Working from the listing below, pick each line containing the word "center" and copy it.

## Data for the task
--- --- ---

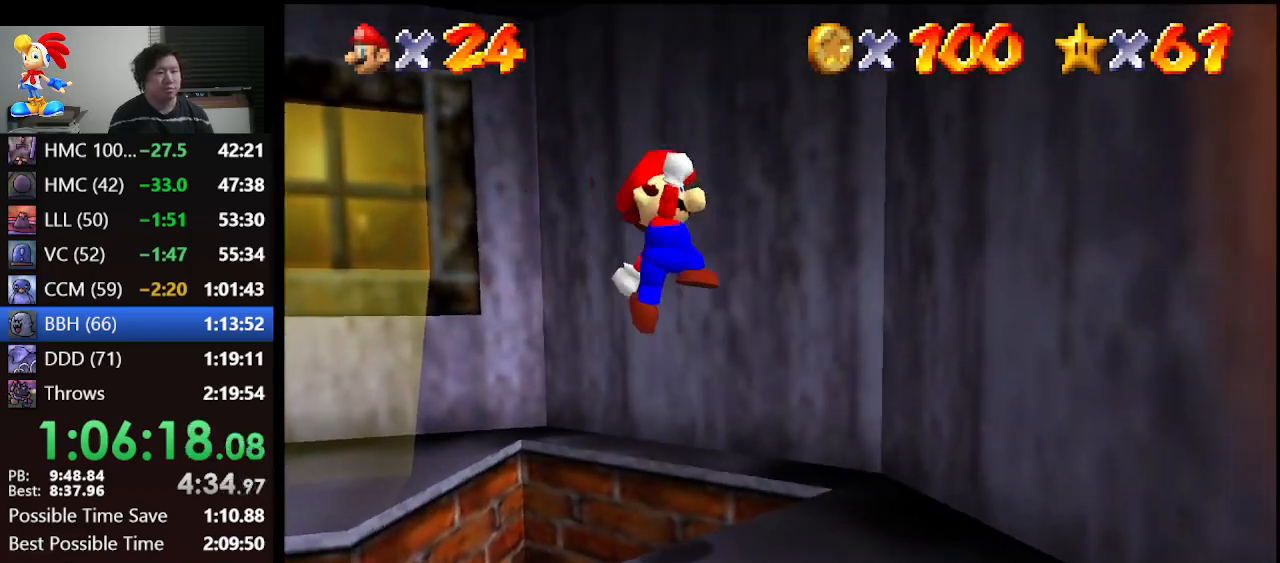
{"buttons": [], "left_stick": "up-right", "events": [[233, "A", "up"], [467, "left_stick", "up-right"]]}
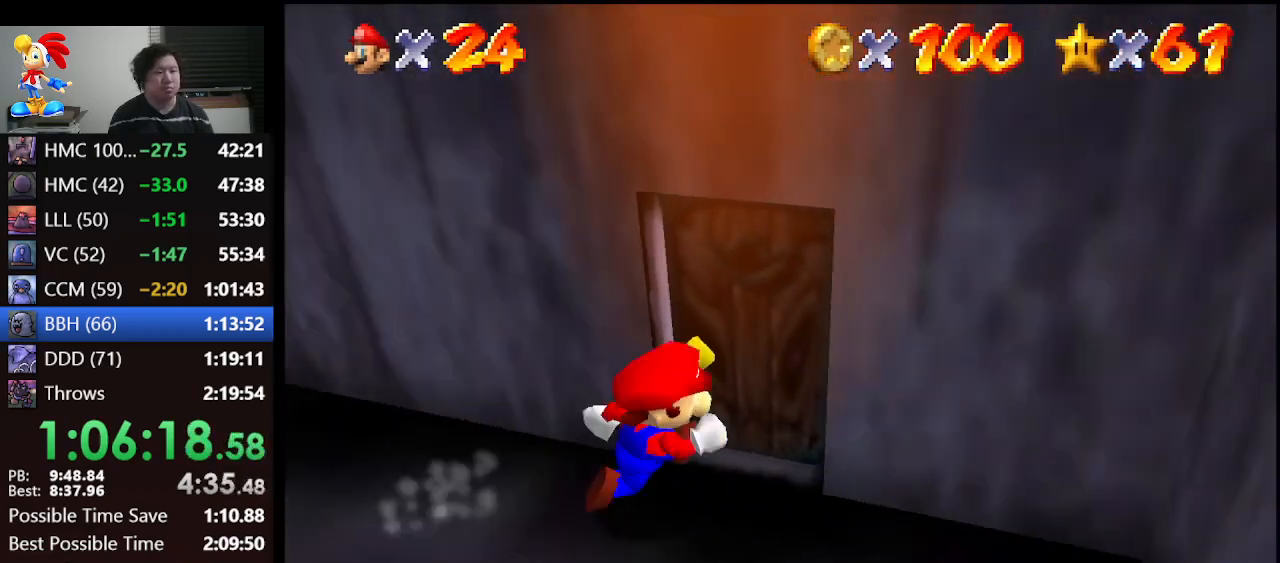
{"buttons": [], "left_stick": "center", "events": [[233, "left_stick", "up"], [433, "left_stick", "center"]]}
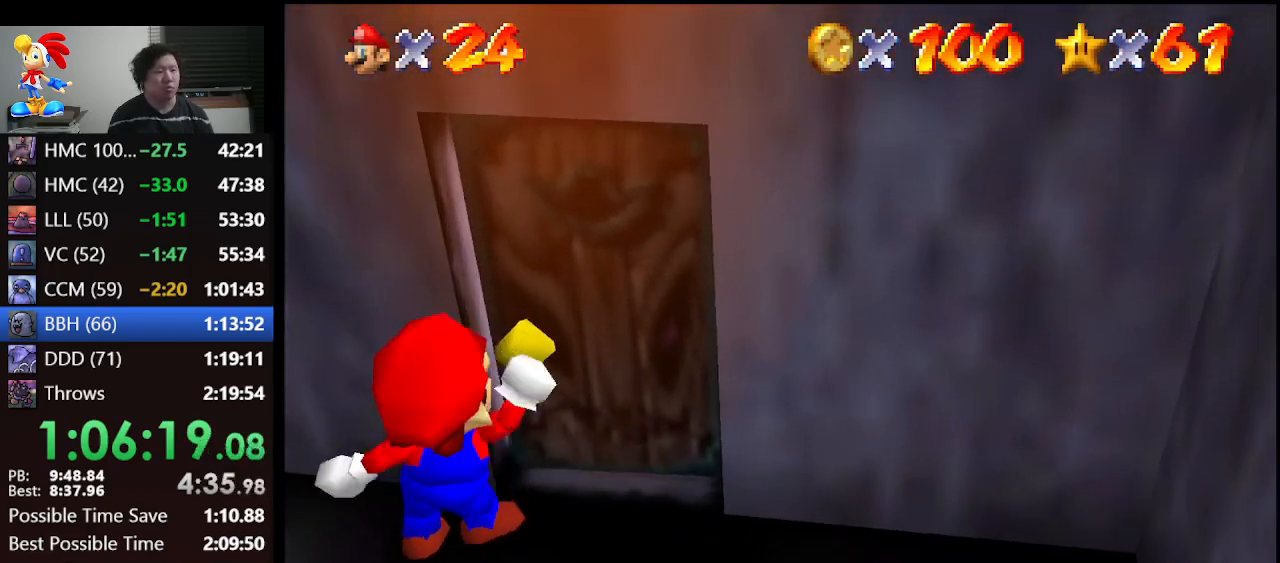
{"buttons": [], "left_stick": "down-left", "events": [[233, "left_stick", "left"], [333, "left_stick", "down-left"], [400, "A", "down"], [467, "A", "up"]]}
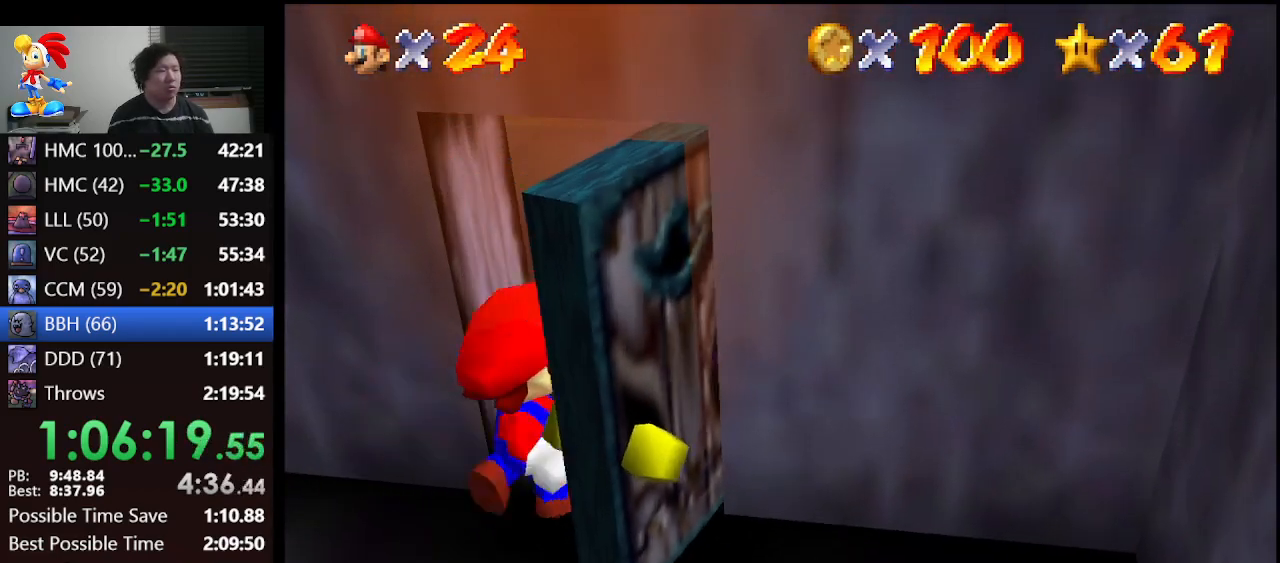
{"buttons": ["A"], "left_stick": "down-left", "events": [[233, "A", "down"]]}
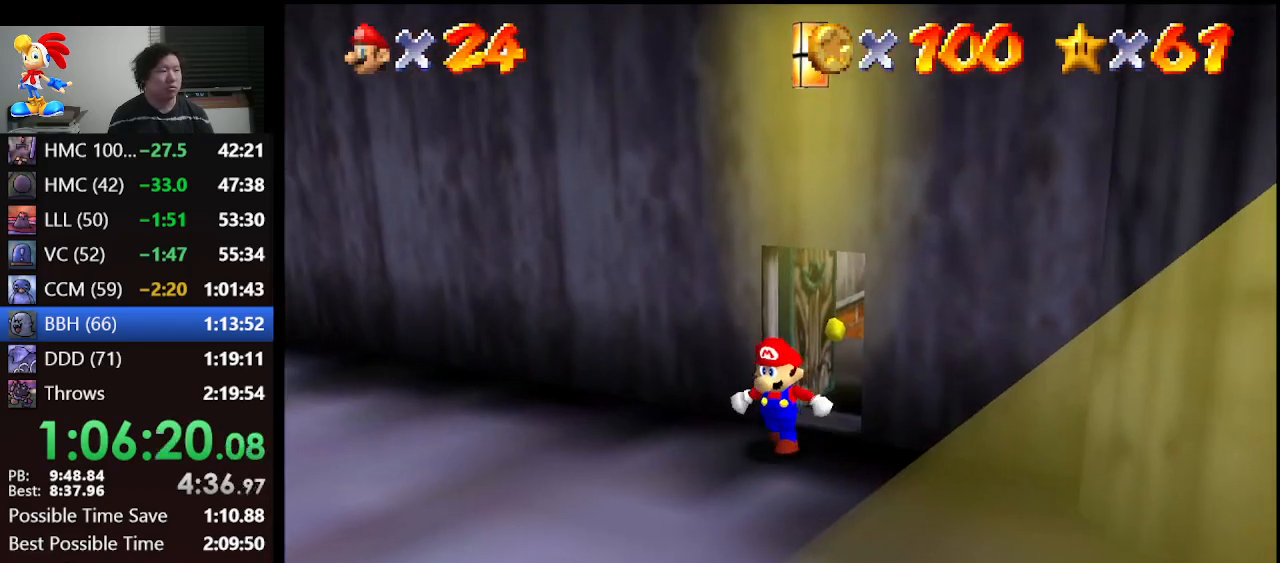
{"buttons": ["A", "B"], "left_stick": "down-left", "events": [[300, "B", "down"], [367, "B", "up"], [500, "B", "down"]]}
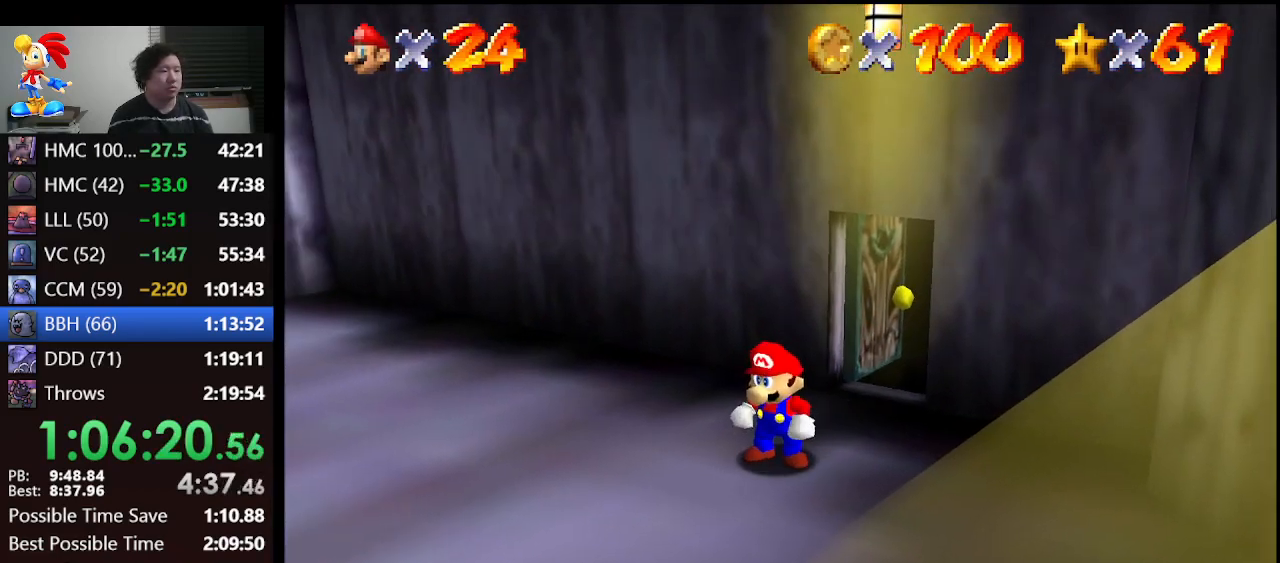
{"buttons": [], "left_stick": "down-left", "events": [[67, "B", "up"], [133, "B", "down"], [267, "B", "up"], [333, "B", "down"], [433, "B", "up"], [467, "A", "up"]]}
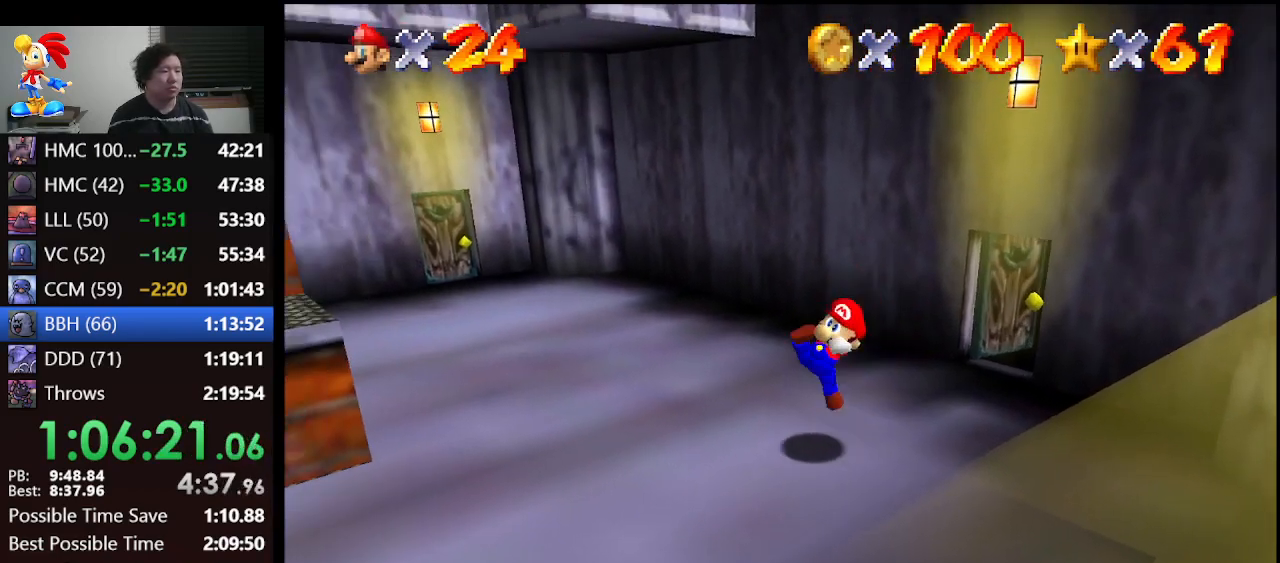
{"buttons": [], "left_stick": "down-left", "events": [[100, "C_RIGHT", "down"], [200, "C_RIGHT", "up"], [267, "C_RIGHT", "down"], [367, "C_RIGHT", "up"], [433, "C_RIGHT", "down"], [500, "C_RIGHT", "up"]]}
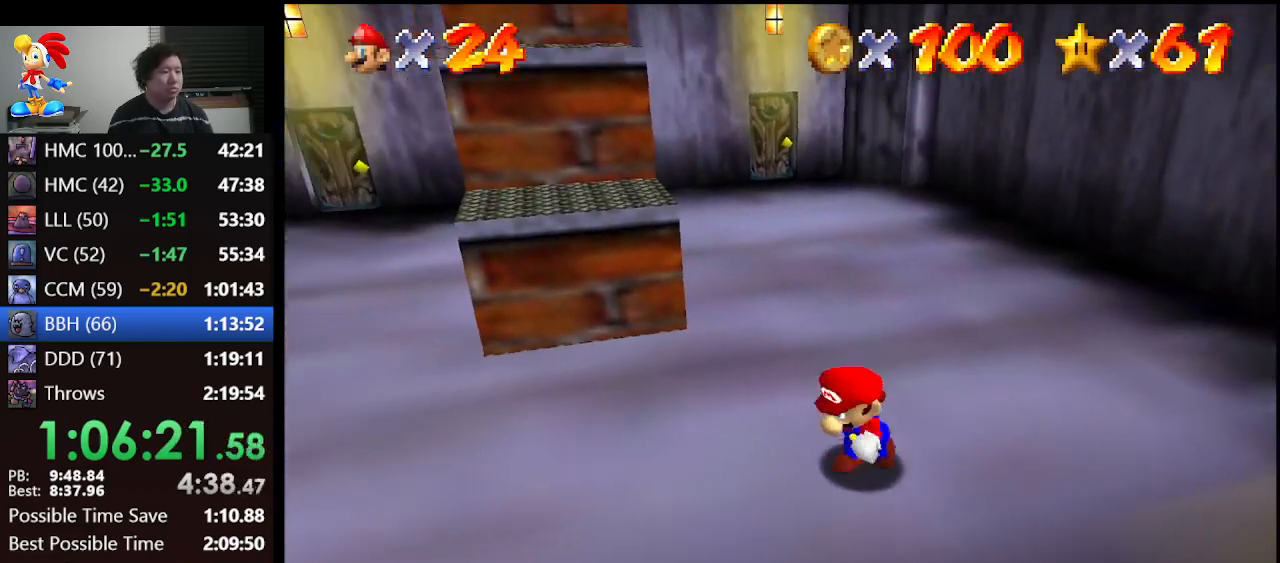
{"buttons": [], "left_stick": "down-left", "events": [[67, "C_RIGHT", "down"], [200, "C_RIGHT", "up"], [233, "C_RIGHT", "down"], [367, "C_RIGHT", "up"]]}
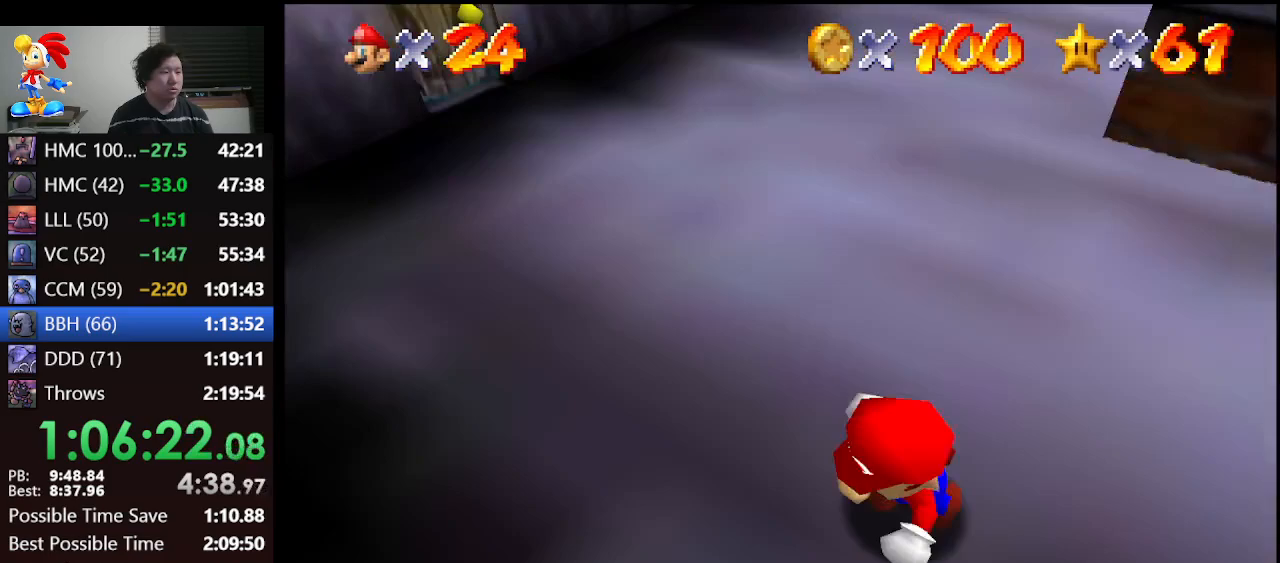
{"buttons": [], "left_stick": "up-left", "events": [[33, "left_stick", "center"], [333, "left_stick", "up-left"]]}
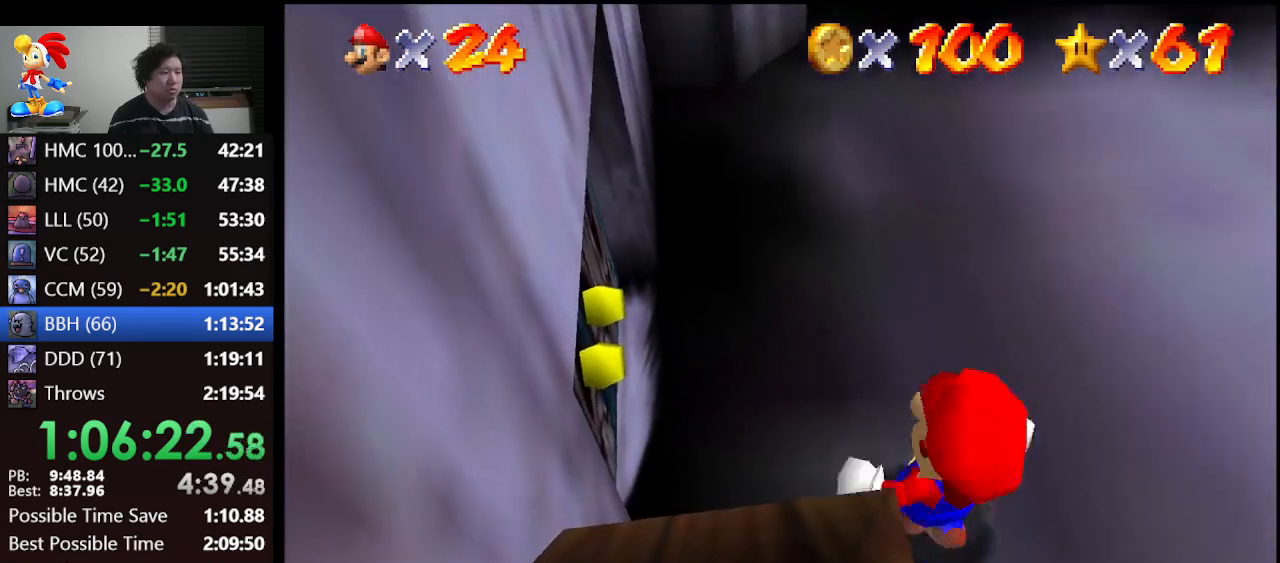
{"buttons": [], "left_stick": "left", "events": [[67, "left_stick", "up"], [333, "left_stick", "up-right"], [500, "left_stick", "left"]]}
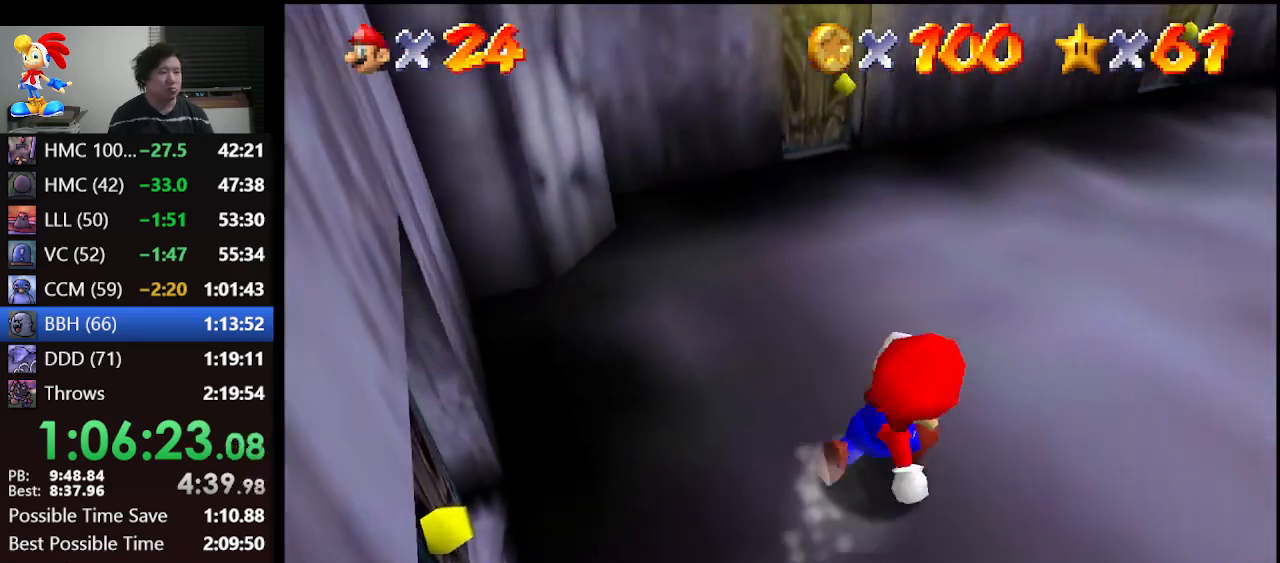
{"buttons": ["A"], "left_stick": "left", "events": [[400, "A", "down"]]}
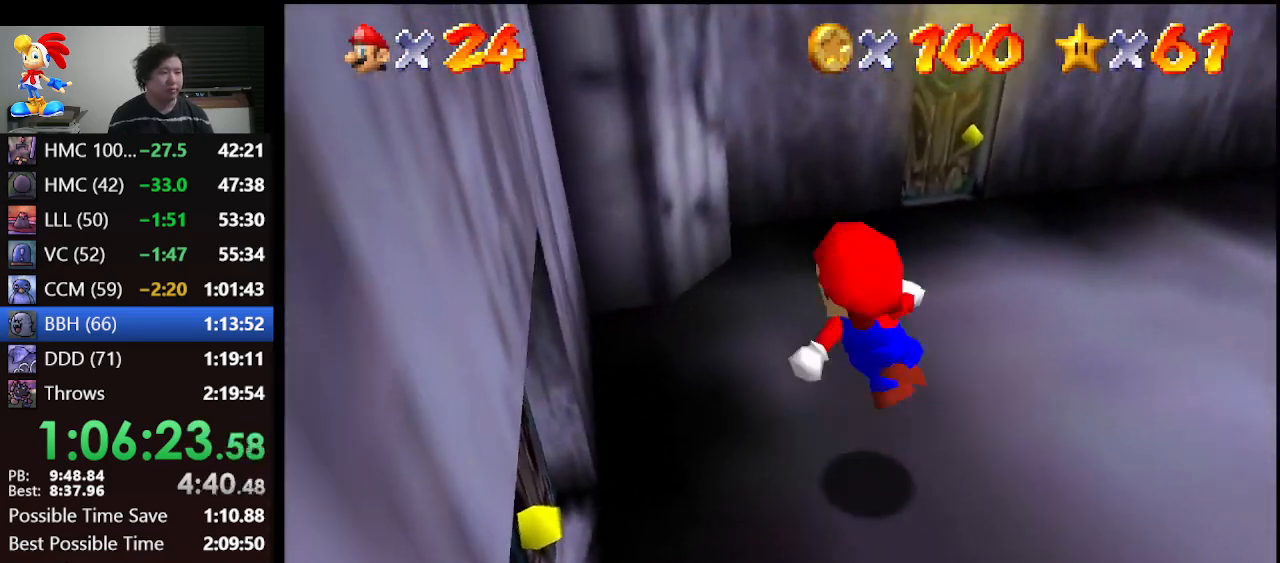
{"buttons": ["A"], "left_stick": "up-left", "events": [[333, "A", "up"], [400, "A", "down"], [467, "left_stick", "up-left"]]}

--- --- ---

## Answer to this exercise
{"buttons": [], "left_stick": "center", "events": [[233, "left_stick", "up"], [433, "left_stick", "center"]]}
{"buttons": [], "left_stick": "up-left", "events": [[33, "left_stick", "center"], [333, "left_stick", "up-left"]]}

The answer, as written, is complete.